- Exercise description
The response must consist of the lines below from the one with "Figure 1: SA" through the one with "Table 2. The", exactly as they appear and with both ends kept.

- Data extract
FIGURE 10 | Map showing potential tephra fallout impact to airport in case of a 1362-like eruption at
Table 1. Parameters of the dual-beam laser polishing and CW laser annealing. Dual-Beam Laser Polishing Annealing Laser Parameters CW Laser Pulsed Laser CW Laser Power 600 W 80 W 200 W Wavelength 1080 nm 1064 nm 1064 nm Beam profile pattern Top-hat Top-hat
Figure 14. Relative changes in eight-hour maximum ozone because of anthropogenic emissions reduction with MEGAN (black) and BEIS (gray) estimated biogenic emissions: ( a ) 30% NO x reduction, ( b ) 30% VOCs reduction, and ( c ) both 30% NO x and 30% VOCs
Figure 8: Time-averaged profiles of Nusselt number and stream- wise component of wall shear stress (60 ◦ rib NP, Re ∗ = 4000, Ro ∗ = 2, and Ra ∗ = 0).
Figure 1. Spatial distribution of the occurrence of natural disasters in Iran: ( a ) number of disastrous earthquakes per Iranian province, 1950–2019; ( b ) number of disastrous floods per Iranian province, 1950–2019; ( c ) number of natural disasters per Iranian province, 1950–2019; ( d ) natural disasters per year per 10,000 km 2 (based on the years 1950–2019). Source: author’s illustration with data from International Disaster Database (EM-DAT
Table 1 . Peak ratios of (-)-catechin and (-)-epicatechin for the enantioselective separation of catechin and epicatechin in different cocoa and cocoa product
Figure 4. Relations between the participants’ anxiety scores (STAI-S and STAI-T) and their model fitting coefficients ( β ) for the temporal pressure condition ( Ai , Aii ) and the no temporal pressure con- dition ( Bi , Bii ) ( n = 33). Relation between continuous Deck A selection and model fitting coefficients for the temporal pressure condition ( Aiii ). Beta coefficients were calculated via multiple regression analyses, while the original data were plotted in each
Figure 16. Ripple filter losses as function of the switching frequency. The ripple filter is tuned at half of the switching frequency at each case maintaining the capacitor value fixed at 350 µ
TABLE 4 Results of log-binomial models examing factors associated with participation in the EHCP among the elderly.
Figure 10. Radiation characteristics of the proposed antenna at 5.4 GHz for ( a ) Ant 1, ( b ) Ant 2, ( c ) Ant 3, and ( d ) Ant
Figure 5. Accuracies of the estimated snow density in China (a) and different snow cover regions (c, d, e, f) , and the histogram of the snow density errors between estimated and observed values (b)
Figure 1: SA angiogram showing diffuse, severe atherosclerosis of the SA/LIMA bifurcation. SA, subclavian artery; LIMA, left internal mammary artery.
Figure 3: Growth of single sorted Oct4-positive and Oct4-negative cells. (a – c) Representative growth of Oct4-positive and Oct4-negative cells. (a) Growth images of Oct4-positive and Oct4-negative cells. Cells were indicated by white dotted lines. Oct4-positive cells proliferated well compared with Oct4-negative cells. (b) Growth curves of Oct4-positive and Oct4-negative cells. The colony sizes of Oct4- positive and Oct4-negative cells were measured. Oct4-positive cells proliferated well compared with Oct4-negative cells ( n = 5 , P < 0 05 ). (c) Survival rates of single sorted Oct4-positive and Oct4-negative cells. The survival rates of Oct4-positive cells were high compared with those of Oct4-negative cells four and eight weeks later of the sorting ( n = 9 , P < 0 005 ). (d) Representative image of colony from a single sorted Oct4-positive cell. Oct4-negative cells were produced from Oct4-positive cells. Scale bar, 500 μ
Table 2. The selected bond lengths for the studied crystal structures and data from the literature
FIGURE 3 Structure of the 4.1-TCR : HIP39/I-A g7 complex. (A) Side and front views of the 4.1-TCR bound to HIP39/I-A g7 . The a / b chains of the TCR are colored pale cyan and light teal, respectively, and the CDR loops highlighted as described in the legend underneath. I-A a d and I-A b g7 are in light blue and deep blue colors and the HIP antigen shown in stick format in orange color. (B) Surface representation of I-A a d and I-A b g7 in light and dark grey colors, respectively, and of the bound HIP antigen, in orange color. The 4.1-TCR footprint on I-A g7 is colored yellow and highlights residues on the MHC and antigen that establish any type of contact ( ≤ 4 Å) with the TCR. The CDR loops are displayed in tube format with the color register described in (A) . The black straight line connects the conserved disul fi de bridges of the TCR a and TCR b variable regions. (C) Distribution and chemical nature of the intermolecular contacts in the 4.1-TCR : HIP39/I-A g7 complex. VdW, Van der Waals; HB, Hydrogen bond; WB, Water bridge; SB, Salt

- Response
Figure 1: SA angiogram showing diffuse, severe atherosclerosis of the SA/LIMA bifurcation. SA, subclavian artery; LIMA, left internal mammary artery.
Figure 3: Growth of single sorted Oct4-positive and Oct4-negative cells. (a – c) Representative growth of Oct4-positive and Oct4-negative cells. (a) Growth images of Oct4-positive and Oct4-negative cells. Cells were indicated by white dotted lines. Oct4-positive cells proliferated well compared with Oct4-negative cells. (b) Growth curves of Oct4-positive and Oct4-negative cells. The colony sizes of Oct4- positive and Oct4-negative cells were measured. Oct4-positive cells proliferated well compared with Oct4-negative cells ( n = 5 , P < 0 05 ). (c) Survival rates of single sorted Oct4-positive and Oct4-negative cells. The survival rates of Oct4-positive cells were high compared with those of Oct4-negative cells four and eight weeks later of the sorting ( n = 9 , P < 0 005 ). (d) Representative image of colony from a single sorted Oct4-positive cell. Oct4-negative cells were produced from Oct4-positive cells. Scale bar, 500 μ
Table 2. The selected bond lengths for the studied crystal structures and data from the literature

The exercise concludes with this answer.